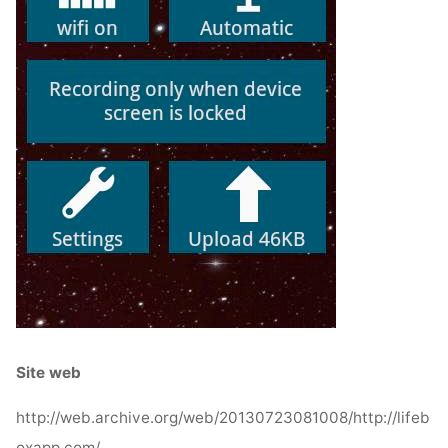
Site web
http://web.archive.org/web/20130723081008/http://lifeb
oxapp.com/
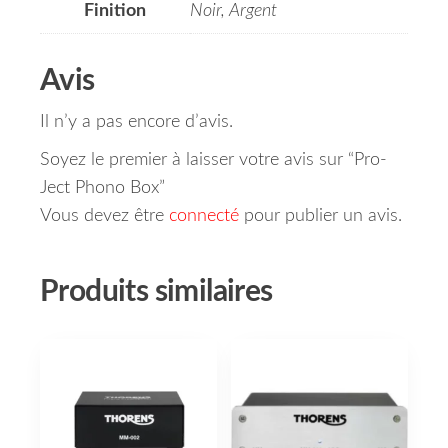
Finition
Noir, Argent
Avis
Il n’y a pas encore d’avis.
Soyez le premier à laisser votre avis sur “Pro-
Ject Phono Box”
Vous devez être
connecté
pour publier un avis.
Produits similaires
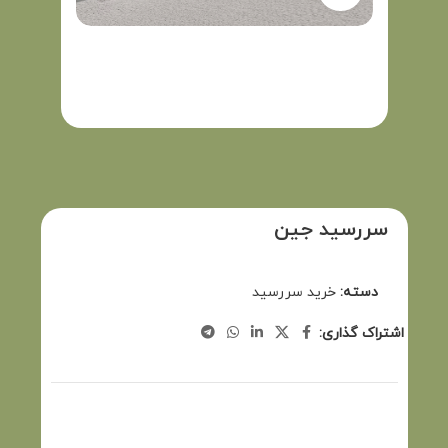
سررسید جین
دسته:
خرید سررسید
اشتراک گذاری:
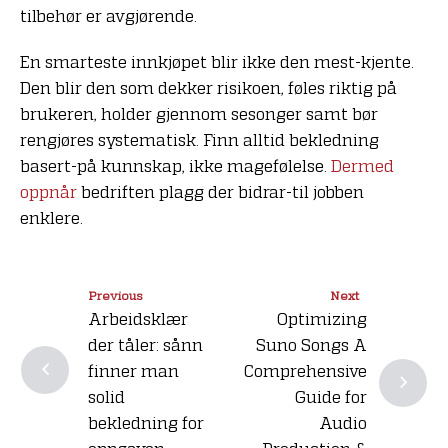
tilbehør er avgjørende.
En smarteste innkjøpet blir ikke den mest-kjente.
Den blir den som dekker risikoen, føles riktig på
brukeren, holder gjennom sesonger samt bør
rengjøres systematisk. Finn alltid bekledning
basert-på kunnskap, ikke magefølelse.
Dermed
oppnår
bedriften plagg der bidrar-til jobben
enklere.
Previous
Next
Arbeidsklær
Optimizing
der tåler: sånn
Suno Songs A
finner man
Comprehensive
solid
Guide for
bekledning for
Audio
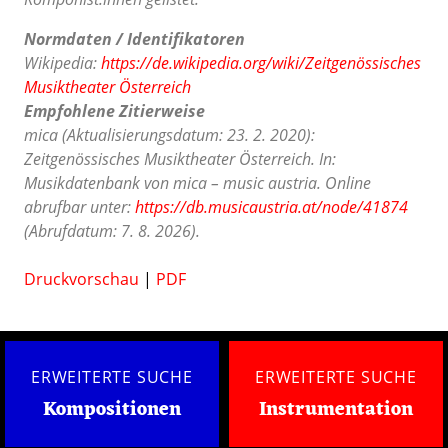
Normdaten / Identifikatoren
Wikipedia:
https://de.wikipedia.org/wiki/Zeitgenössisches
Musiktheater Österreich
Empfohlene Zitierweise
mica (Aktualisierungsdatum: 23. 2. 2020):
Zeitgenössisches Musiktheater Österreich. In:
Musikdatenbank von mica – music austria. Online
abrufbar unter:
https://db.musicaustria.at/node/41874
(Abrufdatum: 7. 8. 2026).
Druckvorschau
|
PDF
ERWEITERTE SUCHE
ERWEITERTE SUCHE
Kompositionen
Instrumentation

**********

_Assignment_: From the first line to the last, write out the data above exactly. Omit the pictures.

_Completed task_:
Site web
http://web.archive.org/web/20130723081008/http://lifeb
oxapp.com/
Finition
Noir, Argent
Avis
Il n’y a pas encore d’avis.
Soyez le premier à laisser votre avis sur “Pro-
Ject Phono Box”
Vous devez être
connecté
pour publier un avis.
Produits similaires
سررسید جین
دسته:
خرید سررسید
اشتراک گذاری:
tilbehør er avgjørende.
En smarteste innkjøpet blir ikke den mest-kjente.
Den blir den som dekker risikoen, føles riktig på
brukeren, holder gjennom sesonger samt bør
rengjøres systematisk. Finn alltid bekledning
basert-på kunnskap, ikke magefølelse.
Dermed
oppnår
bedriften plagg der bidrar-til jobben
enklere.
Previous
Next
Arbeidsklær
Optimizing
der tåler: sånn
Suno Songs A
finner man
Comprehensive
solid
Guide for
bekledning for
Audio
Normdaten / Identifikatoren
Wikipedia:
https://de.wikipedia.org/wiki/Zeitgenössisches
Musiktheater Österreich
Empfohlene Zitierweise
mica (Aktualisierungsdatum: 23. 2. 2020):
Zeitgenössisches Musiktheater Österreich. In:
Musikdatenbank von mica – music austria. Online
abrufbar unter:
https://db.musicaustria.at/node/41874
(Abrufdatum: 7. 8. 2026).
Druckvorschau
|
PDF
ERWEITERTE SUCHE
ERWEITERTE SUCHE
Kompositionen
Instrumentation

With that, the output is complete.